* _PROVIDED DATA_

_ _ _ _ _ _ _

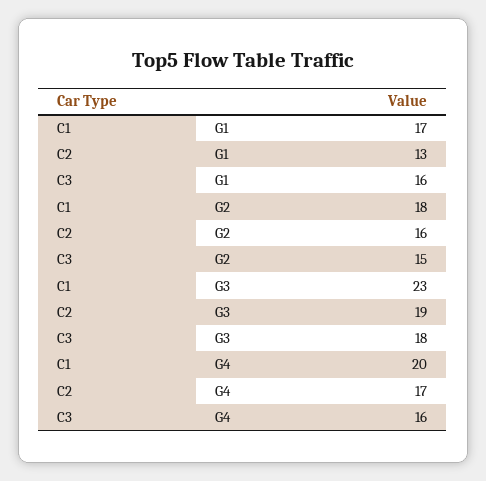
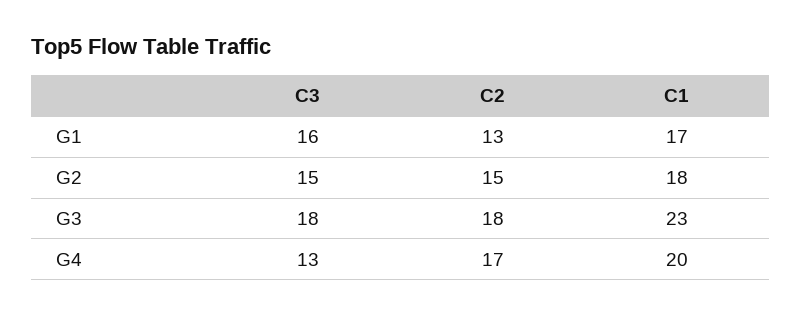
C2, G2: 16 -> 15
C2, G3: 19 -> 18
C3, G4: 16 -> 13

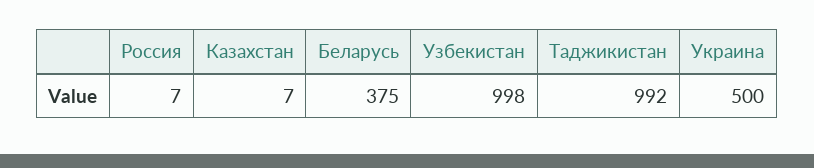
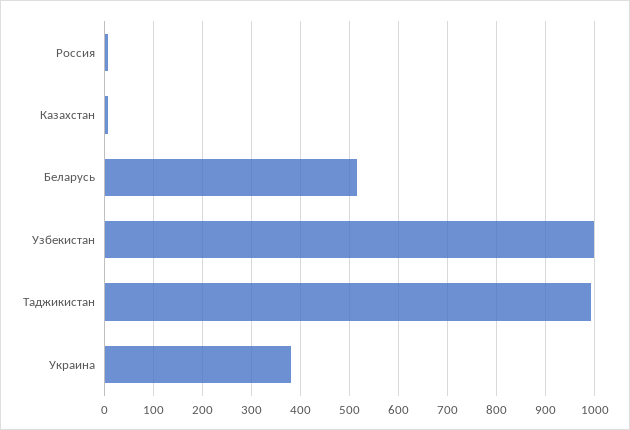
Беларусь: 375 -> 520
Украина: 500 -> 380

_ _ _ _ _ _ _

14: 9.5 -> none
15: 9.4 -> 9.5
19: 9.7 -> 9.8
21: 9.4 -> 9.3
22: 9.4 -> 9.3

_ _ _ _ _ _ _

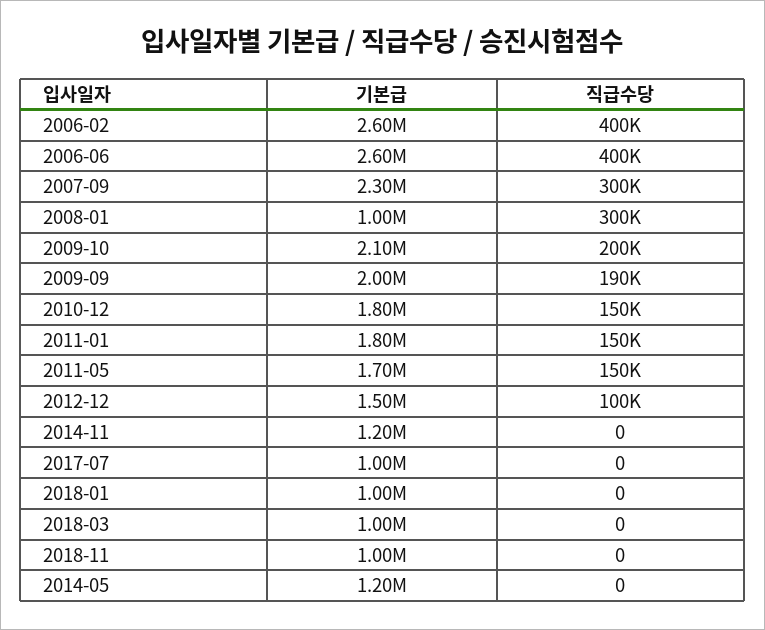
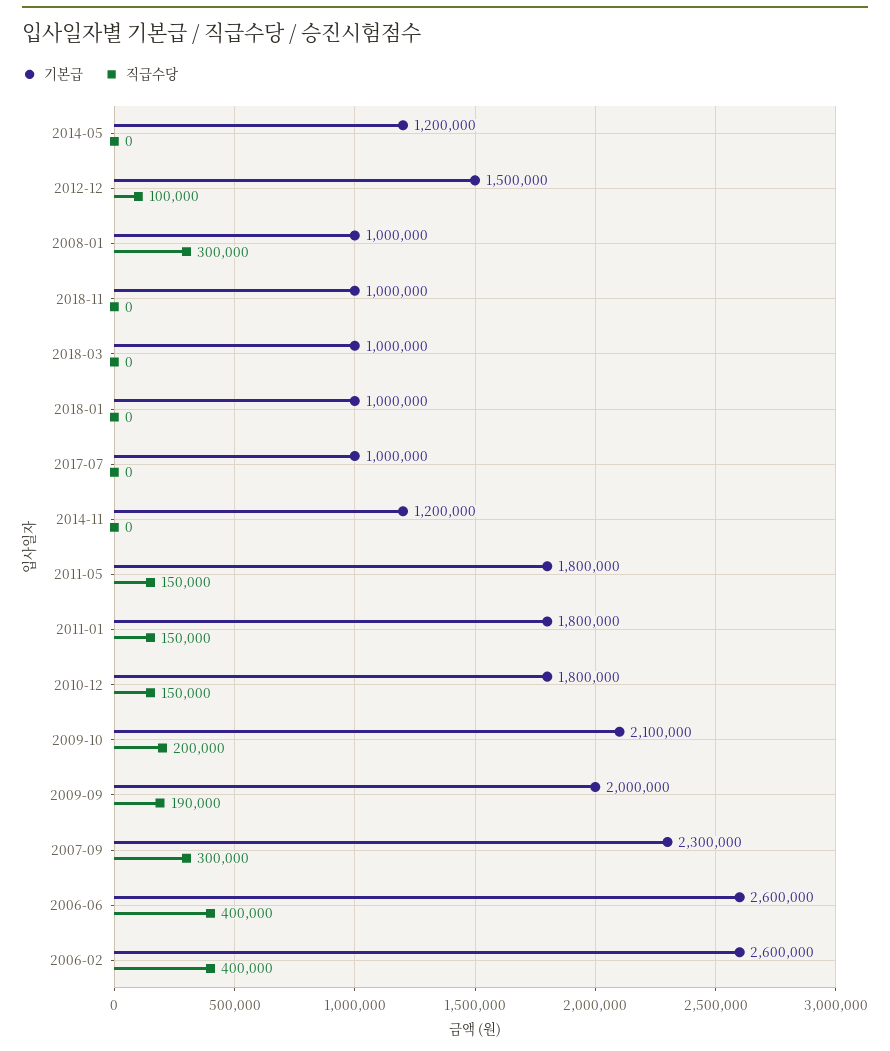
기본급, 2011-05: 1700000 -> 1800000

_ _ _ _ _ _ _

* _WHAT TO PRODUCE_
From the records above, extract the lines from the one holding "C2, G3: 19 -> 18" through the one holding "Украина: 500 -> 380", word for word; omit the pictures.

* _TASK SOLUTION_
C2, G3: 19 -> 18
C3, G4: 16 -> 13

Беларусь: 375 -> 520
Украина: 500 -> 380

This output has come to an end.